“Unfamiliar Fishes”

Scott Crawford sent the following email that I wanted to pass along. Sarah Vowell just published a novel entitled “Unfamiliar Fishes”, which is set in Hawai’i. In her dry witty way she exposes America’s “orgy of imperialism” in 1898:

You gotta watch this…

http://www.thedailyshow.com/watch/mon-march-21-2011/exclusive—sarah-vowell-extended-interview-pt–1

We’ve seen Sarah Vowell on The Daily Show before, and enjoy how she shares history with her dry wit and puts things in ways you can easily relate to.  As Jon says, “I laugh, but I learn.”

Well, now she’s written a book on Hawai’i, “Unfamiliar Fishes”. She describes the “orgy of imperialism” of the summer of 1898. And she nails it. Kekula said when it was over, “that was one
of the most comprehensive statements on Hawaii ever presented in such a broad media.” A whole lot of very well-informed, engaged people watch Jon Stewart. And the way she explained it was a
truth that many people probably heard for the first time. A lot of people will read her book.

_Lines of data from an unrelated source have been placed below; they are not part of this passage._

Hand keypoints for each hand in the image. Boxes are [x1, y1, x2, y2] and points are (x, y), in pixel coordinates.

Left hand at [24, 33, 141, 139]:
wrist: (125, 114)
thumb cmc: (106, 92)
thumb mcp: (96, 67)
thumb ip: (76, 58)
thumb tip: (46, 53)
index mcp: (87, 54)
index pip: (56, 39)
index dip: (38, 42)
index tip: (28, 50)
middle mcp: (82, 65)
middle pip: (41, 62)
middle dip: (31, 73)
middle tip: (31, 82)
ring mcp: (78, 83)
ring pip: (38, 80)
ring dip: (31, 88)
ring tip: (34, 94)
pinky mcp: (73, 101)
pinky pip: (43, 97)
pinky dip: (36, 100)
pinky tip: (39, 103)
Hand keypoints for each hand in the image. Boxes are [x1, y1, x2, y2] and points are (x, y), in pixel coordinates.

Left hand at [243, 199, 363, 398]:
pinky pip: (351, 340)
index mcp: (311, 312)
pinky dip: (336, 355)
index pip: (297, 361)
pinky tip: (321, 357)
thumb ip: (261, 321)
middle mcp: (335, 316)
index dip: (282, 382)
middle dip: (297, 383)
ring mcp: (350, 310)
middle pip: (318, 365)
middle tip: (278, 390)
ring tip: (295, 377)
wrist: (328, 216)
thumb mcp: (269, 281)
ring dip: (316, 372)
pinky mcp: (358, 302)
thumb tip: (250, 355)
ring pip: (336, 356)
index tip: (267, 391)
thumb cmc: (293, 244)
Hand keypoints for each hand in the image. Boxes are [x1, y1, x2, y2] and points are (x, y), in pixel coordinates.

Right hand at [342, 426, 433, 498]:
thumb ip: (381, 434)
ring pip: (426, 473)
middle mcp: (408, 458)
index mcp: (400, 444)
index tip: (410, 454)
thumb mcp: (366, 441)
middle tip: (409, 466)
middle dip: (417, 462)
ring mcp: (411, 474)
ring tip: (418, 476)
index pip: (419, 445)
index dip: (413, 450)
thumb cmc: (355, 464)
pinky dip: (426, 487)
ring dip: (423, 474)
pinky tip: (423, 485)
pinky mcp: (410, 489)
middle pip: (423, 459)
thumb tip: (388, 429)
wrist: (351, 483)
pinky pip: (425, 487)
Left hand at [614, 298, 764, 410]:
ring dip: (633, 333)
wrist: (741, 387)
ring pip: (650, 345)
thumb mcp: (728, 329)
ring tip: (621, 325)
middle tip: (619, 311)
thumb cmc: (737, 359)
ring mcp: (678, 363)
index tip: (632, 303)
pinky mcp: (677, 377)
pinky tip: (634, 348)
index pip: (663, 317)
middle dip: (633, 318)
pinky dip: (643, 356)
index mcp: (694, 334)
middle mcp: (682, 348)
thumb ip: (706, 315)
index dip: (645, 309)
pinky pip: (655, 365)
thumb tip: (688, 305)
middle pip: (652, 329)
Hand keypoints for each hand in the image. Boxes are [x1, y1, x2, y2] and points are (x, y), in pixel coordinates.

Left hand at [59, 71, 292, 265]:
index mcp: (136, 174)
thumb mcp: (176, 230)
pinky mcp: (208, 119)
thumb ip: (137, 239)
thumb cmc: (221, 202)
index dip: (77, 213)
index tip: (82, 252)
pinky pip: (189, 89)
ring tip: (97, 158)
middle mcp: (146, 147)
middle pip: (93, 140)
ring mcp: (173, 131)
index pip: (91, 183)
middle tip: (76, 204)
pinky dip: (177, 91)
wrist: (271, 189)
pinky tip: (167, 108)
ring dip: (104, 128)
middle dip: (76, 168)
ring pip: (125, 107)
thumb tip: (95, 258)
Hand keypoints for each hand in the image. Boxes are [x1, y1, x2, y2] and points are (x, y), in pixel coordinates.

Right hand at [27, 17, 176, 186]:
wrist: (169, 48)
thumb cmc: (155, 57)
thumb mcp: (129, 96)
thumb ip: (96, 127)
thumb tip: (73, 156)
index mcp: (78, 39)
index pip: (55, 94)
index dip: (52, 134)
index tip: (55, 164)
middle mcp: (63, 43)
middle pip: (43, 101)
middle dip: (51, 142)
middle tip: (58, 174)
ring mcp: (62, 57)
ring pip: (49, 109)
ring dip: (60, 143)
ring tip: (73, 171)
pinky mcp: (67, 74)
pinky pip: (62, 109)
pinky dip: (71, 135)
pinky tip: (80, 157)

She explains the context of the Spanish-American War, the role for Hawaii as “a naval base for our forthcoming invasions,” the missionary family children who “overthrew the Hawaiian queen so as to hand the Hawaiian Islands over to the United States,” mentions the anti-annexation petitions, and compares the joint resolution as “the sort of law New Jersey would use to declare a day Jon Bon Jovi Day.”

Her video excerpt from the book: http://www.youtube.com/watch?v=Qlj2sdEelak

http://www.indiebound.org/book/9781594487873

Unfamiliar Fishes

By Sarah Vowell
(Riverhead Hardcover, Hardcover, 9781594487873, 256pp.)
Publication Date: March 22, 2011

Description

From the bestselling author of The Wordy Shipmates, an examination of Hawaii, the place where Manifest Destiny got a sunburn.

Many think of 1776 as the defining year of American history, when we became a nation devoted to the pursuit of happiness through self-government. In Unfamiliar Fishes, Sarah Vowell  argues that 1898 might be a year just as defining, when, in an orgy of imperialism, the United States annexed Hawaii, Puerto Rico, and Guam, and invaded first Cuba, then the Philippines, becoming an international superpower practically overnight.

Among the developments in these outposts of 1898, Vowell considers the Americanization of Hawaii the most intriguing. From the arrival of New England missionaries in 1820, their goal to  Christianize the local heathen, to the coup d’état of the missionaries’ sons in 1893, which overthrew the Hawaiian queen, the events leading up to American annexation feature a cast of
beguiling, and often appealing or tragic, characters: whalers who fired cannons at the Bible-thumpers denying them their God-given right to whores, an incestuous princess pulled between
her new god and her brother-husband, sugar barons, lepers, con men, Theodore Roosevelt, and the last Hawaiian queen, a songwriter whose sentimental ode “Aloha ‘Oe” serenaded the first
Hawaiian president of the United States during his 2009 inaugural parade.

With her trademark smart-alecky insights and reporting, Vowell lights out to discover the off, emblematic, and exceptional history of the fiftieth state, and in so doing finds America, warts and all.